Il précise dans ce cadre que c’est le gouvernement Siniora qui avait à l’époque coordonné avec les parties internationales jusqu’au vote de la résolution 1701 de l’ONU et la fin des actions de violence.

"Aujourd’hui, le pays est à découvert, sans président, sans véritable gouvernement et la seule partie qui décide du sort du Liban est le Hezbollah, qui est dans le giron iranien", explique M. Souhaid, qui appelle les hommes politiques, la société civile et les médias "à créer un climat défavorable à toute aventure que le Hezbollah ou l’Iran s’apprêterait à lancer à partir du Liban".

Dynamique de dialogue régionale

Pour M. Souhaid, la région se trouve actuellement à un grand tournant et chaque pays tente d’affiner sa position.

"Israël a commencé à améliorer ses relations avec le monde arabe et a établi récemment des relations diplomatiques avec le Maroc et les Émirats arabes unis ", souligne-t-il, ajoutant: "Israël continue à négocier, par l’intermédiaire des États-Unis, avec l’Arabie saoudite, le pays arabe et musulman le plus important dans la région. Il est clair qu’une entente saoudo-israélienne changera toute la donne."

Selon l’ancien secrétaire général du 14 Mars, "l’Iran essaie de s’assurer une place dans cette dynamique de dialogue régionale, surtout que Téhéran est dans une situation de faiblesse, en raison des mouvements internes de protestation et des sanctions économiques".

La place, dans cette dynamique, échappe cependant toujours à l’Iran, "même si Téhéran a mis la main sur quatre pays arabes, à savoir le Yémen, l’Irak, la Syrie et le Liban, et intervient au niveau palestinien", selon M. Souhaid.

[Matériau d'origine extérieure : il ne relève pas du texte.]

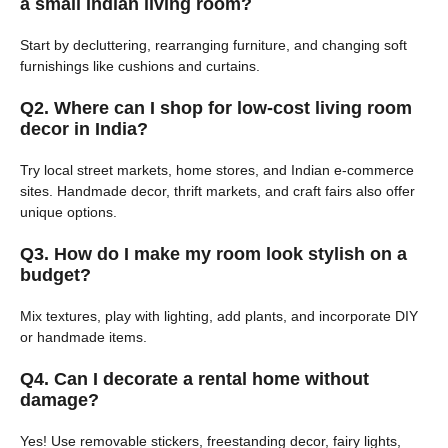
a small Indian living room?
Start by decluttering, rearranging furniture, and changing soft
furnishings like cushions and curtains.
Q2. Where can I shop for low-cost living room
decor in India?
Try local street markets, home stores, and Indian e-commerce
sites. Handmade decor, thrift markets, and craft fairs also offer
unique options.
Q3. How do I make my room look stylish on a
budget?
Mix textures, play with lighting, add plants, and incorporate DIY
or handmade items.
Q4. Can I decorate a rental home without
damage?
Yes! Use removable stickers, freestanding decor, fairy lights,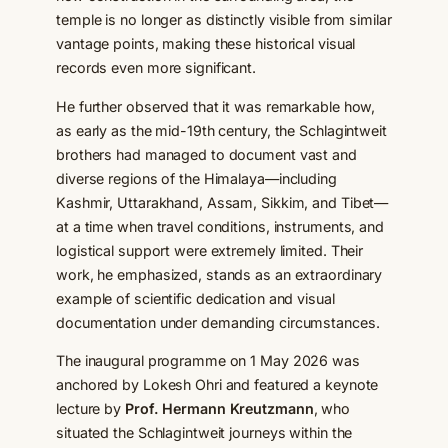
temple is no longer as distinctly visible from similar
vantage points, making these historical visual
records even more significant.
He further observed that it was remarkable how,
as early as the mid-19th century, the Schlagintweit
brothers had managed to document vast and
diverse regions of the Himalaya—including
Kashmir, Uttarakhand, Assam, Sikkim, and Tibet—
at a time when travel conditions, instruments, and
logistical support were extremely limited. Their
work, he emphasized, stands as an extraordinary
example of scientific dedication and visual
documentation under demanding circumstances.
The inaugural programme on 1 May 2026 was
anchored by Lokesh Ohri and featured a keynote
lecture by
Prof. Hermann Kreutzmann
, who
situated the Schlagintweit journeys within the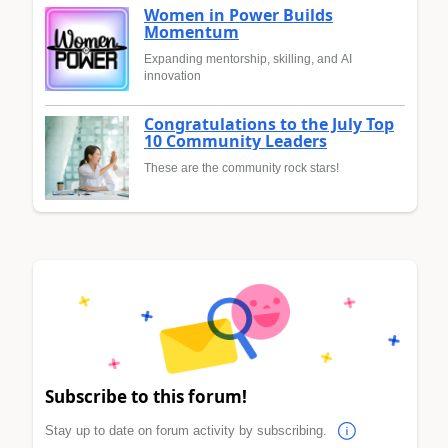
Women in Power Builds
Momentum
Expanding mentorship, skilling, and AI
innovation
Congratulations to the July Top
10 Community Leaders
These are the community rock stars!
Subscribe to this forum!
Stay up to date on forum activity by subscribing.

"L’Iran a usé de tous les moyens: il a contribué à délimiter les frontières maritimes entre le Liban et Israël par le biais du Hezbollah, il s’est présenté comme le garant du forage offshore dans le bloc 9, il a essayé de garder en main la carte maîtresse au niveau de la présidence de la République, il maintient Bachar el-Assad à la tête de la Syrie, il est présent en Irak, au Yémen, à Jenine et dans le camp palestinien de Aïn el-Héloué, mais tout cela n’a pas suffi", ajoute-t-il.

L’enjeu Gaza

C’est pour cette raison que ce qui se passe à Gaza représente un enjeu de taille pour l’Iran. "Le Hamas n’est pas une organisation pro-iranienne, mais Téhéran a une influence sur ce mouvement palestinien. Aussi, toute action menée par le Hamas peut aboutir à une amélioration des conditions de négociations de l’Iran", souligne M. Souhaid.

À ses yeux, "les grandes pertes infligées par le Hamas à Israël font que le Hezbollah et l’Iran n’ont pas encore jugé nécessaire d’impliquer le Liban dans la bataille". "Mais le Hezbollah reste aux aguets", avertit-il.

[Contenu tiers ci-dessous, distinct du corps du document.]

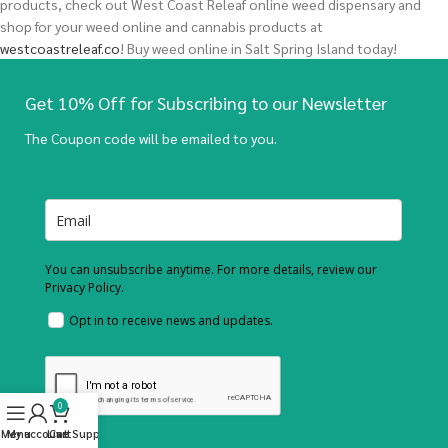
products, check out West Coast Releaf online weed dispensary and
shop for your weed online and cannabis products at
westcoastreleaf.co
! Buy weed online in Salt Spring Island today!
Get 10% Off for Subscribing to our Newsletter
The Coupon code will be emailed to you.
You can unsubscribe anytime. For more details, review our
Privacy Policy.
Opt in to receive news and updates.
0
Menu
My account
Live Support
Cart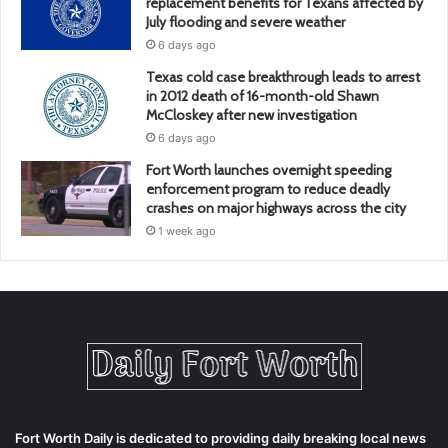
replacement benefits for Texans affected by
July flooding and severe weather
6 days ago
Texas cold case breakthrough leads to arrest
in 2012 death of 16-month-old Shawn
McCloskey after new investigation
6 days ago
Fort Worth launches overnight speeding
enforcement program to reduce deadly
crashes on major highways across the city
1 week ago
Fort Worth Daily is dedicated to providing daily breaking local news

Selon M. Souhaid, l’escalade extrême de violence entre Israël et Hamas entraînera le vote, en Conseil de sécurité, d’une résolution semblable à la 1701. Le cas échéant, "le Hamas sera le champion de la victoire diplomatique et se consacrera comme l’unique interlocuteur palestinien, à la place de l’Organisation de libération de la Palestine (OLP), qui sortira affaiblie de la bataille", prévoit l’ancien député de Jbeil. Parallèlement, toujours selon son analyse, le Premier ministre israélien, Benjamin Netanyahu, sortira également renforcé, car il aura eu recours à une grande violence.

Quant à l’Iran, il profitera également de la situation, selon lui, car il "aura amélioré ses conditions de négociation avec les États-Unis".